No sé aquí en España, pero desde hace unos años en el Perú toda una generación no perdida, solo no registrada, de jóvenes, comenzó a emerger de su aislamiento y silencio. Se les conoce por el estigma genérico de “hijos de terroristas” y son esos niños y niñas, ya crecidos, que los militantes de Sendero Luminoso y el MRTA –los dos principales grupos subversivos que se enfrentaron al Estado peruano durante la década de los 80s–, dejaron atrás para tomar las armas y hacer una especie de revolución que les salió mal, muy mal. La sociedad siguió funcionando como si esa descendencia no existiera, prefirió obviarlos, pero allí estaban y un día dijeron aquí estamos.

Mañana se cumplen 25 años de la tortura y el asesinato extrajudicial de Rafael Salgado, emerretista y padre de Rafa, uno de esos chicos cuyos padres un día se preguntaron algo tan escalofriante (para un hijo) como qué es más importante, mi hijo o los miles de niños que hay que rescatar con la revolución. Y se respondieron que lo segundo. Por eso fueron condenados a cadena perpetua, a muchos años de cárceles inhumanas, se exiliaron, fueron desaparecidos o asesinados.

El padre de Rafa era del MRTA, un movimiento que sembró el terror, y aunque no fue ni la mitad de sanguinario que Sendero Luminoso y en sus mejores momentos quisieron parecerse a los sandinistas de Nicaragua o al Che Guevara y en sus momentos mediocres estaban más cerca de cualquier mafia de secuestradores desesperados por dinero, en los peores perpetraron una matanza de homosexuales y asesinaron a líderes indígenas.

El padre de Rafa fue intervenido por la policía mientras circulaba en una moto junto a una de sus compañeras y conducido a la sede de la División de Investigación de Secuestros (DIVISE), porque sospechaban de su participación en dos secuestros de empresarios y allí fue torturado hasta la muerte. Tenía 29 años. Su cuerpo presentaba huellas de haber sido colgado de muñecas y tobillos, de haber sido golpeado intensamente con objetos contundentes en la cabeza y rostro, y signos de asfixia.

A Rafa, que tenía 9 años cuando supo que a su padre le habían hecho todo eso y que estaba en la morgue, lo conocí el año pasado, después de saber que había leído una columna mía que titulé “Contra el victimismo”, sobre el testimonio de James Rhodes, el pianista violado brutalmente entre los cinco y los diez años por su profesor de gimnasia, y la historia de cómo la música lo había salvado de la autoconmiseración. En esa columna yo decía algo en lo que a veces creo, que el victimismo es el sentimiento más extendido e inútil que existe, hasta que vuelvo a encontrarme con la víctima de algo terrible y entonces ya no sé qué pensar.
□ □ □
TAREA ASIGNADA 1: Presenta como lista numerada, sin las líneas en blanco, la parte del listado que abre con la línea que contiene "given behaviour correlates" y cierra con la que contiene "Key agent properties for cooperation", ambas incluidas.
□ □ □
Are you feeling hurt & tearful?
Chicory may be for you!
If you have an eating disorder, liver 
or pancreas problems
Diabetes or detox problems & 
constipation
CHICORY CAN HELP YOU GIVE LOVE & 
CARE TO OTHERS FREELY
□ □ □
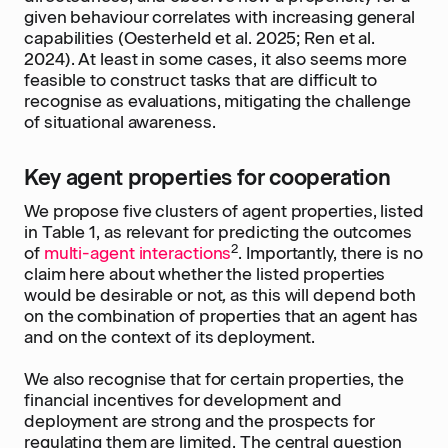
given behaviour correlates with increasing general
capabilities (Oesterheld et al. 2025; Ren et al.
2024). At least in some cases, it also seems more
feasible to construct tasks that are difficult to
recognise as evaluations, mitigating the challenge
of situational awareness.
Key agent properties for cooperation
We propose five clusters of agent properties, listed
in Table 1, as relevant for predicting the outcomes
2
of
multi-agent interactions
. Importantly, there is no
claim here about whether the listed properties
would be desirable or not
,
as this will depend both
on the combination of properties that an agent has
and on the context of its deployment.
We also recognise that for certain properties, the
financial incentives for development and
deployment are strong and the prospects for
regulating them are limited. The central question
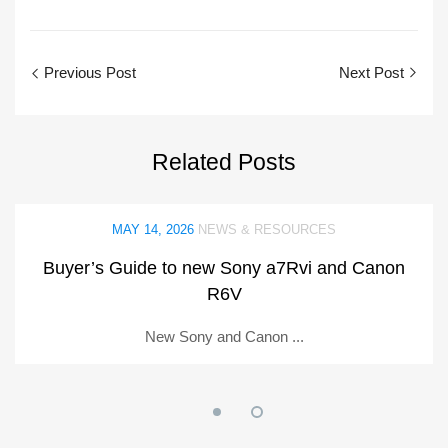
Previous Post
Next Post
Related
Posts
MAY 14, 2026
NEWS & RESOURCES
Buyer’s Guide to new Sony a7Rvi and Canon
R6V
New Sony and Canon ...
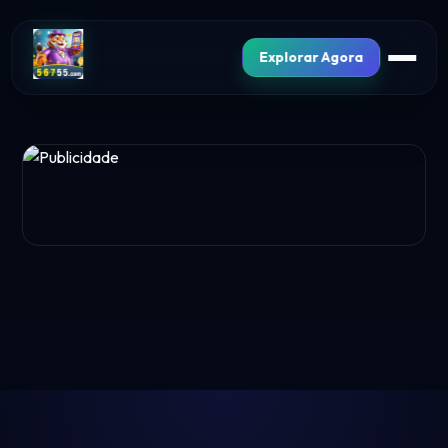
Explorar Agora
□ □ □
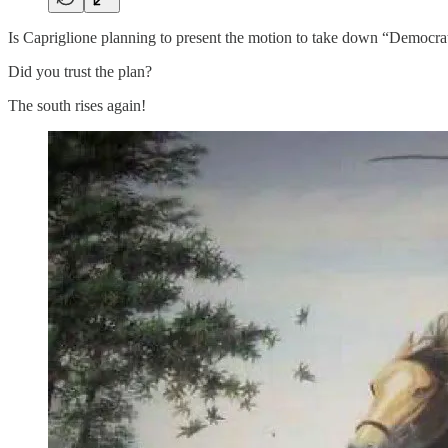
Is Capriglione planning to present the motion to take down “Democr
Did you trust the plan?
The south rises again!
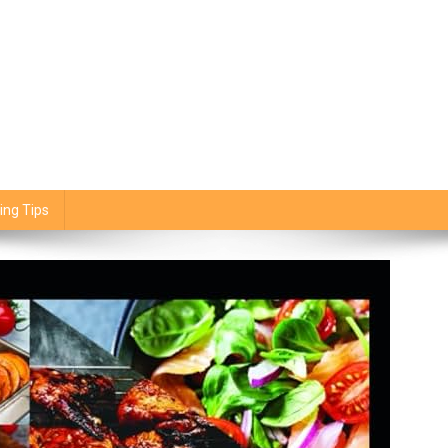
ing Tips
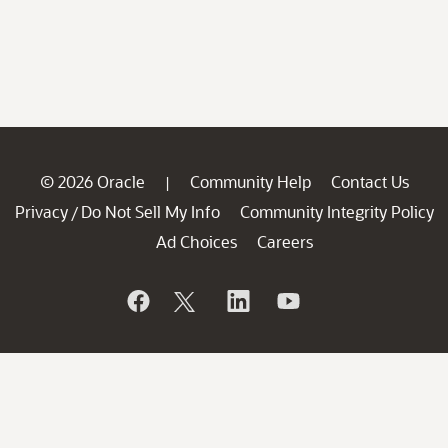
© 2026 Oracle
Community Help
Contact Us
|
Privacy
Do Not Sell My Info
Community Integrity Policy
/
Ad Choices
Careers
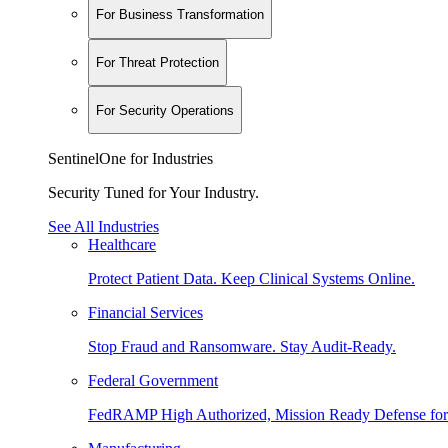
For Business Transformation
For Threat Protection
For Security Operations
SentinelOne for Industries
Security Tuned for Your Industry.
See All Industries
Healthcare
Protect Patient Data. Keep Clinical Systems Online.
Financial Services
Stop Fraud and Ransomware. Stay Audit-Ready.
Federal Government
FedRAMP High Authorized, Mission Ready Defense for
□ □ □
TAREA ASIGNADA 2: Reproduce sin cambios el fragmento del texto mostrado que abre con las palabras "Mañana se cumplen" y cierra con "desaparecidos o asesinados.".

RESPUESTA 1:
1. given behaviour correlates with increasing general
2. capabilities (Oesterheld et al. 2025; Ren et al.
3. 2024). At least in some cases, it also seems more
4. feasible to construct tasks that are difficult to
5. recognise as evaluations, mitigating the challenge
6. of situational awareness.
7. Key agent properties for cooperation

RESPUESTA 2:
Mañana se cumplen 25 años de la tortura y el asesinato extrajudicial de Rafael Salgado, emerretista y padre de Rafa, uno de esos chicos cuyos padres un día se preguntaron algo tan escalofriante (para un hijo) como qué es más importante, mi hijo o los miles de niños que hay que rescatar con la revolución. Y se respondieron que lo segundo. Por eso fueron condenados a cadena perpetua, a muchos años de cárceles inhumanas, se exiliaron, fueron desaparecidos o asesinados.